### Selected excerpt
· · ·
[JDEV] A piece of MIME? (possible alternate solution)
Patrick McCuller
patrick at kia.net
Wed Aug 11 01:19:13 CDT 1999
> From: jdev-admin at jabber.org [mailto:jdev-admin at jabber.org]On Behalf Of
> Jeremie
> >
> > I suggest we add several optional attributes to the <mime> tag,
> >
> > MIME-Version,
> > Content-Type,
> > Content-Transfer-Encoding,
> > Content-ID,
> > Content-Description.
>
> Absolutely, looks great except for Content-Transfer-Encoding. My
> understand is that this is used to represent content that has been encoded
> in another format, such as gzip. Since that's not legal in an XML stream,
> I'm not sure that aspect of MIME or attribute could be used. Correct me
> if I'm wrong though, I'm no expert :)
· · ·
### Activity list
A) Answer these questions about the mailing-list post:
(i) Who is listed as the sender?
(ii) On what date was it sent?
(iii) Which attribute is named as the exception to "looks great"?
B) List every optional attribute the mailing-list post suggests adding to the <mime> tag.
C) Please carry on the mailing-list post about the <mime> tag from its last line.
The records that follow come from a separate source.

### Data section
· · ·
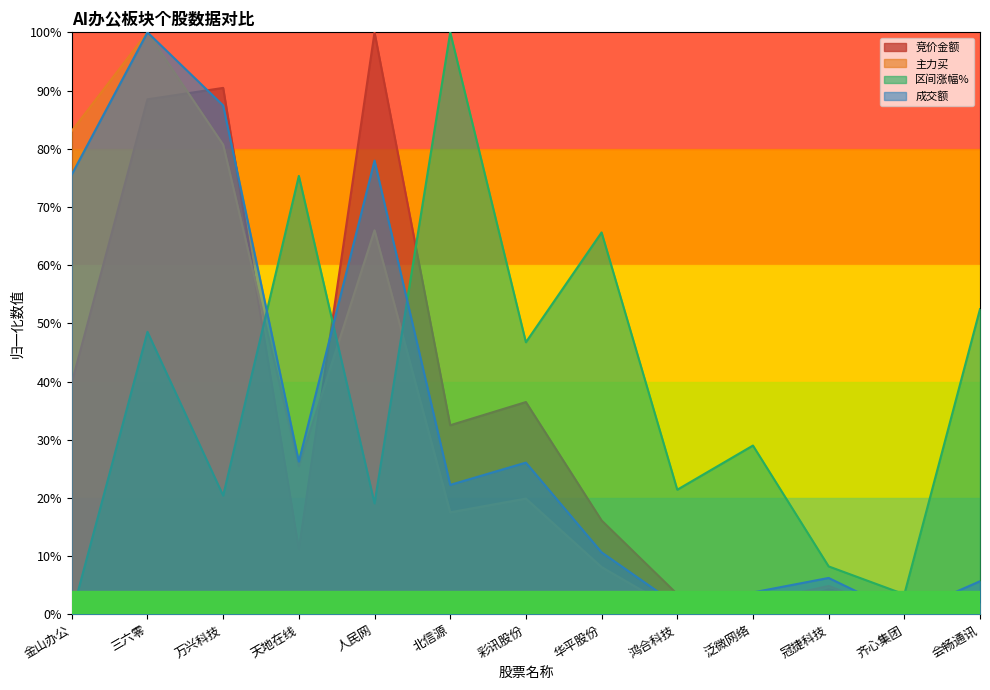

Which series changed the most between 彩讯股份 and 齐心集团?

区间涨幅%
· · ·
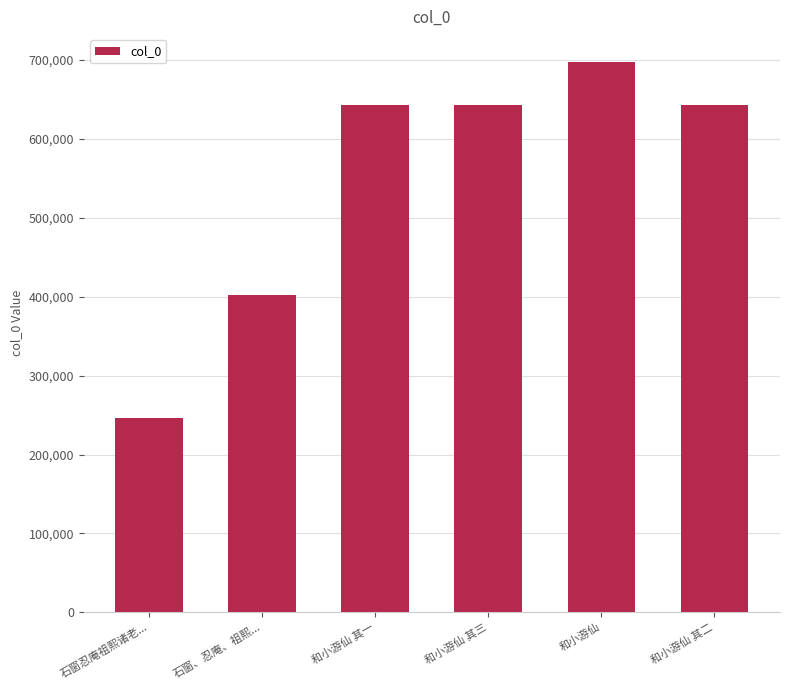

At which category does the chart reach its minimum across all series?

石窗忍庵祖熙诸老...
· · ·
### Activity answers
A)
(i) Patrick McCuller
(ii) Wednesday, August 11, 1999
(iii) Content-Transfer-Encoding

B)
MIME-Version
Content-Type
Content-Transfer-Encoding
Content-ID
Content-Description

C)
I think in this case you are mistaken. Take a look at RFC 2045 sections 6.2
and 6.3; there's a copy at :
http://www.oac.uci.edu/indiv/ehood/MIME/2045/rfc2045.html.
My interpretation of all that is: Content-Transfer-Encoding indicates how
the original data - say, a gzip file or whatever - has been mangled into a
'mailable' format. There are only a handful of defined values for
Content-Transfer-Encoding identity, "quoted-printable", and base64. 'binary'
encoding is discouraged - it usually won't work - and we can specifically
disallow binary encoded MIME.
From the RFC:
"The quoted-printable and base64 encodings transform their input from an
arbitrary domain into material in the "7bit" range, thus making it safe to
carry over restricted transports."
So a chunk of MIME message body should always be XML legal text. :)
Patrick
>
> Everything else looks great though!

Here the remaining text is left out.